◆ Task to carry out ◆
Give back the records in full, with every line exactly as it was.

*****

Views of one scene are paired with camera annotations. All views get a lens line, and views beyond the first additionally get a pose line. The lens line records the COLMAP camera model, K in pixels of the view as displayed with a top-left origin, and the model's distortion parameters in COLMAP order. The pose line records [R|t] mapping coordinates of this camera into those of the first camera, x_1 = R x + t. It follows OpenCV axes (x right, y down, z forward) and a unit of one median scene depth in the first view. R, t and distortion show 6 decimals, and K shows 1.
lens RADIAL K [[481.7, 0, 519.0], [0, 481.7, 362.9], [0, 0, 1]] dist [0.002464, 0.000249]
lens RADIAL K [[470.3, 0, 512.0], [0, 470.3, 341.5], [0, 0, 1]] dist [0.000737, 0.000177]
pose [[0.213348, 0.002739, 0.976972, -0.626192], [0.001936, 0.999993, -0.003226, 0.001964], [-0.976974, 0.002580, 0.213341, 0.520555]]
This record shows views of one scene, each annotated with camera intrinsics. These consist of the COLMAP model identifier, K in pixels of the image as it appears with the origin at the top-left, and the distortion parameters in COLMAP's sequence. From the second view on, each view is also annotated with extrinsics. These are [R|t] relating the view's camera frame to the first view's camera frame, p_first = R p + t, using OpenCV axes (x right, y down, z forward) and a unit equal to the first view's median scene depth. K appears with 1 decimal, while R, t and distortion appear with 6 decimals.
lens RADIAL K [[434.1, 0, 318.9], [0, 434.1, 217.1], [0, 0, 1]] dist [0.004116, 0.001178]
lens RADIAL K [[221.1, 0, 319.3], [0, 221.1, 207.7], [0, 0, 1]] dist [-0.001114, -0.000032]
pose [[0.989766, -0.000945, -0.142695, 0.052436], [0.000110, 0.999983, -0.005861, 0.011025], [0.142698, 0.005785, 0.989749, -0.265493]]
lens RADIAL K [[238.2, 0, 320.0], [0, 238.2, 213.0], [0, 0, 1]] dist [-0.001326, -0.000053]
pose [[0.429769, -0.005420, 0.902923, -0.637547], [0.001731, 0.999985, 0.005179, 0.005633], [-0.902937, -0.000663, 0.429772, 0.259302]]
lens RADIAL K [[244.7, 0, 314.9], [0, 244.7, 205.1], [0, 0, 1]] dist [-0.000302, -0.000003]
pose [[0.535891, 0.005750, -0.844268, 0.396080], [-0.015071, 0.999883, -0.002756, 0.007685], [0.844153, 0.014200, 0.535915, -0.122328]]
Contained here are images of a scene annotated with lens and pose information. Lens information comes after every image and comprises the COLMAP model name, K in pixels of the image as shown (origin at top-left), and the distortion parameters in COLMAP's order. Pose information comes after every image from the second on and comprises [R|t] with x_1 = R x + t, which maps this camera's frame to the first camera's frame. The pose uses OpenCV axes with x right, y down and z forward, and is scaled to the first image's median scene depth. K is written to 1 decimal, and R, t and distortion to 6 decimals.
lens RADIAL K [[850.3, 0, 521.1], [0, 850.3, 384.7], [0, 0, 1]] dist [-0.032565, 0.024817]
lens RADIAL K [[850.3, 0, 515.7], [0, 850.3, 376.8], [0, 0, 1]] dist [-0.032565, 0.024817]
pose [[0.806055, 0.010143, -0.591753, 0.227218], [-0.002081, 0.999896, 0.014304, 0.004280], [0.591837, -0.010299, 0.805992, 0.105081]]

*****

◆ Output ◆
Views of one scene are paired with camera annotations. All views get a lens line, and views beyond the first additionally get a pose line. The lens line records the COLMAP camera model, K in pixels of the view as displayed with a top-left origin, and the model's distortion parameters in COLMAP order. The pose line records [R|t] mapping coordinates of this camera into those of the first camera, x_1 = R x + t. It follows OpenCV axes (x right, y down, z forward) and a unit of one median scene depth in the first view. R, t and distortion show 6 decimals, and K shows 1.
lens RADIAL K [[481.7, 0, 519.0], [0, 481.7, 362.9], [0, 0, 1]] dist [0.002464, 0.000249]
lens RADIAL K [[470.3, 0, 512.0], [0, 470.3, 341.5], [0, 0, 1]] dist [0.000737, 0.000177]
pose [[0.213348, 0.002739, 0.976972, -0.626192], [0.001936, 0.999993, -0.003226, 0.001964], [-0.976974, 0.002580, 0.213341, 0.520555]]
This record shows views of one scene, each annotated with camera intrinsics. These consist of the COLMAP model identifier, K in pixels of the image as it appears with the origin at the top-left, and the distortion parameters in COLMAP's sequence. From the second view on, each view is also annotated with extrinsics. These are [R|t] relating the view's camera frame to the first view's camera frame, p_first = R p + t, using OpenCV axes (x right, y down, z forward) and a unit equal to the first view's median scene depth. K appears with 1 decimal, while R, t and distortion appear with 6 decimals.
lens RADIAL K [[434.1, 0, 318.9], [0, 434.1, 217.1], [0, 0, 1]] dist [0.004116, 0.001178]
lens RADIAL K [[221.1, 0, 319.3], [0, 221.1, 207.7], [0, 0, 1]] dist [-0.001114, -0.000032]
pose [[0.989766, -0.000945, -0.142695, 0.052436], [0.000110, 0.999983, -0.005861, 0.011025], [0.142698, 0.005785, 0.989749, -0.265493]]
lens RADIAL K [[238.2, 0, 320.0], [0, 238.2, 213.0], [0, 0, 1]] dist [-0.001326, -0.000053]
pose [[0.429769, -0.005420, 0.902923, -0.637547], [0.001731, 0.999985, 0.005179, 0.005633], [-0.902937, -0.000663, 0.429772, 0.259302]]
lens RADIAL K [[244.7, 0, 314.9], [0, 244.7, 205.1], [0, 0, 1]] dist [-0.000302, -0.000003]
pose [[0.535891, 0.005750, -0.844268, 0.396080], [-0.015071, 0.999883, -0.002756, 0.007685], [0.844153, 0.014200, 0.535915, -0.122328]]
Contained here are images of a scene annotated with lens and pose information. Lens information comes after every image and comprises the COLMAP model name, K in pixels of the image as shown (origin at top-left), and the distortion parameters in COLMAP's order. Pose information comes after every image from the second on and comprises [R|t] with x_1 = R x + t, which maps this camera's frame to the first camera's frame. The pose uses OpenCV axes with x right, y down and z forward, and is scaled to the first image's median scene depth. K is written to 1 decimal, and R, t and distortion to 6 decimals.
lens RADIAL K [[850.3, 0, 521.1], [0, 850.3, 384.7], [0, 0, 1]] dist [-0.032565, 0.024817]
lens RADIAL K [[850.3, 0, 515.7], [0, 850.3, 376.8], [0, 0, 1]] dist [-0.032565, 0.024817]
pose [[0.806055, 0.010143, -0.591753, 0.227218], [-0.002081, 0.999896, 0.014304, 0.004280], [0.591837, -0.010299, 0.805992, 0.105081]]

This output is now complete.